Hello my name is Donna. My 79 year old mother was diagnosed with CML in early acclerated phase. She went in for her yearly physical in December and her platelets were high. She was not having any symptoms. Her GP referred her to an oncologist/hematologist and was diagnosed in Mid January. Her platelets were at 1,000 at the start of treatment. After 10 days on medication her labs were checked and platelets went down to 600. We did not have the blood results right away of the BCR-Abl on this day because dr said it would take a week. We were very encouraged that her platelets went down and the Dr told her to come back in two weeks which was this past Friday. At this visit, the blood work for the BCR Abl that was taken at the last was in and it showed that the medication was working. I don’t know what the numbers were but it was positive. They did the same blood work up on Friday and the her wbc, hematocrit, hemoglobin were now low and her platelets were now 81. My initial thought was that the sprycel dosage needed to be lowered which I guess is a possibility but the Dr didn’t want to incase there is a chance that she has entered into an acute phase. We won’t know the results of the bcr/abl test for a week. If the test shows she is still responding then the dr would adjust the medicine. The blood work showed a positive response the last time it was tested. She told her to continue taking the sprycel at 140 dose and wants to see her back on Tuesday to check her labs again and maybe do a bone marrow biopsy again. I am worried that if the sprycel is too strong that she will get weaker and also worried that it could be in acute phase now. Her lab work at time of diagnosis was high platelets all other functions were normal. She seems to be tolerating the sprycel ok. Has anyone ever had to lower their dose because it was lowering wbc, hematocrit and hemoglobin? I wish we didn’t have to wait so long for BCR/abl lab work. Any thoughts would be appreciated. Thank you.
You are here
Does sprycel dose need adjusting
You are correct in being concerned. Sprycel is a potent TKI and can often times result in severe myelosuppression (low blood counts). You need to be vigilant and watch blood counts closely - at least weekly - Neutrophils and platelets, in particular.

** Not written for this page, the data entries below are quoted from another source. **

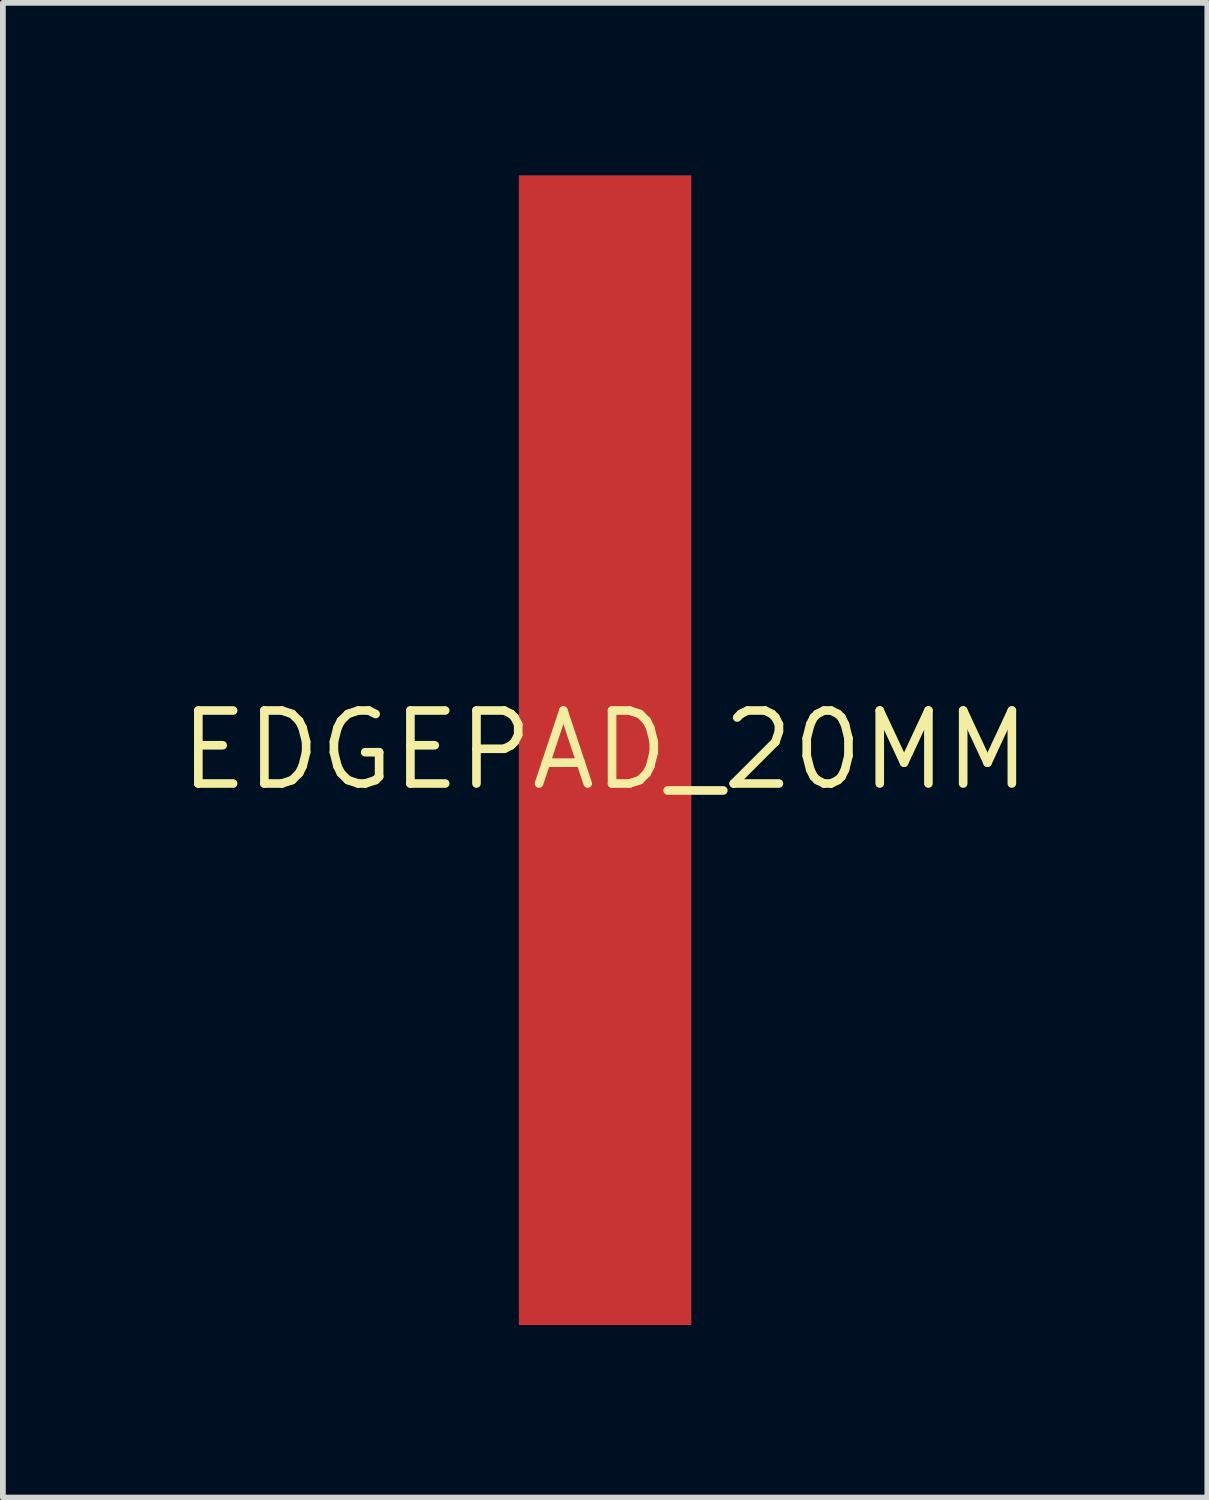
<source format=kicad_pcb>
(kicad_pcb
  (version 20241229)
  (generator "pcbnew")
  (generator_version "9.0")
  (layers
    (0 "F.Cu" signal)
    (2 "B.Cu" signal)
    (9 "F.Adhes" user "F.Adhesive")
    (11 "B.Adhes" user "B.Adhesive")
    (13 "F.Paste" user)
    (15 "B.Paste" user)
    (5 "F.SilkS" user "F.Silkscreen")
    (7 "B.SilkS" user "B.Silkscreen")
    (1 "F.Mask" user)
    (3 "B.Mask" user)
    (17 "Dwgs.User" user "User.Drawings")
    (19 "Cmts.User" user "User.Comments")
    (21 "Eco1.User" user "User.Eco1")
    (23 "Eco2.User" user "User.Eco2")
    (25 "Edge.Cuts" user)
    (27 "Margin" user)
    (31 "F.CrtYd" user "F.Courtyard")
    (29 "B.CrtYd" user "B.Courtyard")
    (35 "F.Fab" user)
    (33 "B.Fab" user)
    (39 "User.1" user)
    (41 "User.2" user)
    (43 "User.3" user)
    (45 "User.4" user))
  (footprint "EDGEPAD_20MM"
    (layer "F.Cu")
    (at 7.476 10)
    (property "Reference" "EDGEPAD_20MM" (at 0 0 0) (layer "F.SilkS") (effects (font (size 1.27 1.27) (thickness 0.15))))
    (pad "P$1" smd rect (at 0 0) (size 3 20) (layers "F.Cu" "F.Mask")))
  (gr_rect
    (start -3 -3)
    (end 17.952 23)
    (stroke (width 0.1) (type default))
    (fill no)
    (layer "Edge.Cuts")))
</source>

Patients your mother's age can do very well on very low dose sprycel (< 50 mg). If her myelosuppression continues, she should INSIST that her drug dose be lowered - even temporarily halted to allow for blood cell recovery.
Search this forum for sprycel and myelosuppression, you should see much discussion on this topic.
(I was diagnosed in accelerated phase and suffered severe myelosuppression on sprycel 70 mg. I had several dose interruptions and eventually stabilized at 20 mg sprycel and am now "undetected" for near 3 years.)
Thank you for your response. I think the 140 dose was prescribed because she wasn’t in the chronic phase but rather accelerated phase. Is the 50mg dose for chronic phase? When her numbers had gone down so much my gut was telling me that the sprycel needed to be lowered. I was shocked when the Dr mentioned that she could have advanced to the blastic phase. I had not even considered that. Dr said anything is possible with this disease so she didn’t want to rule it out.
What were her initial blood counts at diagnosis? blast cell count, in particular?
(Your mom should have her vitamin D level tested and if low, she should supplement with D3 to raise it to be above 50 ng/ml. I maintain mine around 70 ng/ml. Vitamin D activates our immune system and assists blood cell differentiation from blast cells to daughter functioning cells - including leukemic ones).
I don’t know her blast cell count at time of diagnosis. I do know that her platelets count was 1,000 but all other labs were in normal range. Thank you so much for all your information. I really appreciate it. I am also happy to hear that you are doing well.